Livio «Bomba», professione recuperante

Moena, Defrancesco da oltre vent’anni cura camminamenti e trincee, con piccone e motosega. Ora su incarico del Comune


di Gilberto Bonani


MOENA. Livio Defrancesco, soprannominato “Bomba” dagli amici, è il custode di chilometri di trincee, camminamenti e sentieri compresi tra le nere rocce del Cimon di Bocche e i bianchi calcari del Costabella.

Cresciuto in giovinezza come “recuperante” si è convertito alla Storia, quella con la “s” maiuscola, diventando, suo malgrado, un personaggio, a volte scomodo, ma sempre generoso. Ed è salito alla ribalta nazionale, intervistato in una puntata del reportage che Paolo Rumiz dedica in questi giorni al fronte della Grande guerra, sulla Repubblica.

«Avevo dodici anni quando iniziai a seguire vecchi recuperanti che conoscevano come le loro tasche la zona di guerra.

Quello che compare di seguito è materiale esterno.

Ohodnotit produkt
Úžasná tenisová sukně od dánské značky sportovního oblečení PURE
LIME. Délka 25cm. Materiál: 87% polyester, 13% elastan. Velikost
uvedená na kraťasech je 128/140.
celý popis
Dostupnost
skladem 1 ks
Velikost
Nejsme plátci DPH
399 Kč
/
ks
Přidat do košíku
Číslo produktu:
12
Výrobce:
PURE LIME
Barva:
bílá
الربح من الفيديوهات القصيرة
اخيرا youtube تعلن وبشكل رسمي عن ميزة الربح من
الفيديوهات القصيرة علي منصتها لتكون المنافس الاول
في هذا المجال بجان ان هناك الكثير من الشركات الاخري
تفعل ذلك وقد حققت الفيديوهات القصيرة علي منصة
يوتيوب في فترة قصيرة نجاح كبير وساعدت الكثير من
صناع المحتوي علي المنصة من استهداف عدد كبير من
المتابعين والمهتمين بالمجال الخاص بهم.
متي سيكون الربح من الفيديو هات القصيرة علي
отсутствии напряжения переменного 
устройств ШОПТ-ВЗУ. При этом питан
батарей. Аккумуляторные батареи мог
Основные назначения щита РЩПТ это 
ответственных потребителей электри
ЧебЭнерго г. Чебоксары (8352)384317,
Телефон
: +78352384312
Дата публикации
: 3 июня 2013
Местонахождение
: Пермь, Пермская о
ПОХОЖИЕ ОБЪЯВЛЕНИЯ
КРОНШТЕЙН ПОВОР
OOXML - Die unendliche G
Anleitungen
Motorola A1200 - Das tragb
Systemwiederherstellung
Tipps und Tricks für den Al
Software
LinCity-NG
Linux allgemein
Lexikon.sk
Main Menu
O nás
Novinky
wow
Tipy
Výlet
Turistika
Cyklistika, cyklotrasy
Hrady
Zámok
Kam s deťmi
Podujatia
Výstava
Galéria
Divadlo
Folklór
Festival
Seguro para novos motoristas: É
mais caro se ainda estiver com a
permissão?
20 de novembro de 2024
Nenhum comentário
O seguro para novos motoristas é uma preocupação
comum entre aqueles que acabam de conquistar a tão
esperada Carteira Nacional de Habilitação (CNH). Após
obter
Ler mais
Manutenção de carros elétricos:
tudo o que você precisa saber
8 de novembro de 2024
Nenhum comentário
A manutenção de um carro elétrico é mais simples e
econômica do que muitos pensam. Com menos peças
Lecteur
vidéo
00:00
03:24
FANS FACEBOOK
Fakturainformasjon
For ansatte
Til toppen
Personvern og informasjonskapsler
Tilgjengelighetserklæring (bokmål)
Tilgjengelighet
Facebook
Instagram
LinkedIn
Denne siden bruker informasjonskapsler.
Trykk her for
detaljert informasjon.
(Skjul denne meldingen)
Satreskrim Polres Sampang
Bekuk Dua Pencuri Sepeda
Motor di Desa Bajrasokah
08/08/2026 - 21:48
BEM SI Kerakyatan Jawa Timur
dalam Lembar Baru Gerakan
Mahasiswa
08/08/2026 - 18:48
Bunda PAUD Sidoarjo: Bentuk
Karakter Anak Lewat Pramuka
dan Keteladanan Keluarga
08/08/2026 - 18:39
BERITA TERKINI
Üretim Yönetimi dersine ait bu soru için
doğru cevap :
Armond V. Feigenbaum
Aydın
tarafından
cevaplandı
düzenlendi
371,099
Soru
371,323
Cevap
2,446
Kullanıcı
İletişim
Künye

Poi, col passare del tempo – spiega – ho iniziato a lavorare per conservare questo grande patrimonio storico». Presidente dell'associazione “Sul fronte dei ricordi”, animatore del piccolo museo storico realizzato nella frazione di Someda, da anni percorre le linee di combattimento che un tempo separavano la Valle di Fassa dal Biois. Un impegno di puro volontariato, trasformato da sei anni in incarico ufficiale da parte del Comune di Moena. Pala, piccone e motosega sono gli attrezzi più leggeri che porta con sé. Ma lo si può incontrare anche con un generatore da mezzo quintale sulla schiena, l'unico strumento capace di dare energia per perforare la roccia. Dove il terreno è infido Livio Defrancesco è pronto a sistemare un provvidenziale cordino metallico a cui agganciare la propria vita. Poi ci sono percorsi che hanno bisogno di scalinate, passerelle, puntelli, rifiniture in legno.

Qui esce la vera natura di Livio: quella del boscaiolo. Lavorando con la motosega taglia, seziona, adatta tronchi e tavole alla roccia «Perché – afferma senza tentennamenti - i vecchi camminamenti vanno mantenuti secondo le tecniche costruttive di cento anni fa». Non disdegna la ramazza e la pala con cui tiene in ordine sentieri e manufatti insieme ai volontari della sua associazione, imprecando contro i turisti senza cultura e senza storia, che trasformano in latrina una trincea defilata. Ora che si avvicina la ricorrenza per l’entrata in guerra del Trentino a fianco degli Imperi Centrali, il pensiero va al passato e al prossimo futuro. Ripercorre gli oltre vent’anni di impegno, a volte osteggiato se non contrastato. «Un tempo bastavano pochi strumenti e tanta buona volontà, oggi servono permessi, direttori di lavori e carte bollate», commenta da spirito libero e poco incline alle regole. Guarda al prossimo futuro e vive con una punta di sospetto tutta l’animazione e i cospicui investimenti che accompagnano l’avvicinarsi del centenario della Grande Guerra. «In Fiemme e Fassa – spiega – gli interventi finanziati dalla Provincia prevedono lavori fino a una quota di 2400 metri. Però molte opere belliche si trovano più in alto: non per nulla qui si parla di guerra in montagna. Inoltre temo che, passata la ricorrenza, tutto venga dimenticato, così il tempo e le ortiche faranno il loro corso».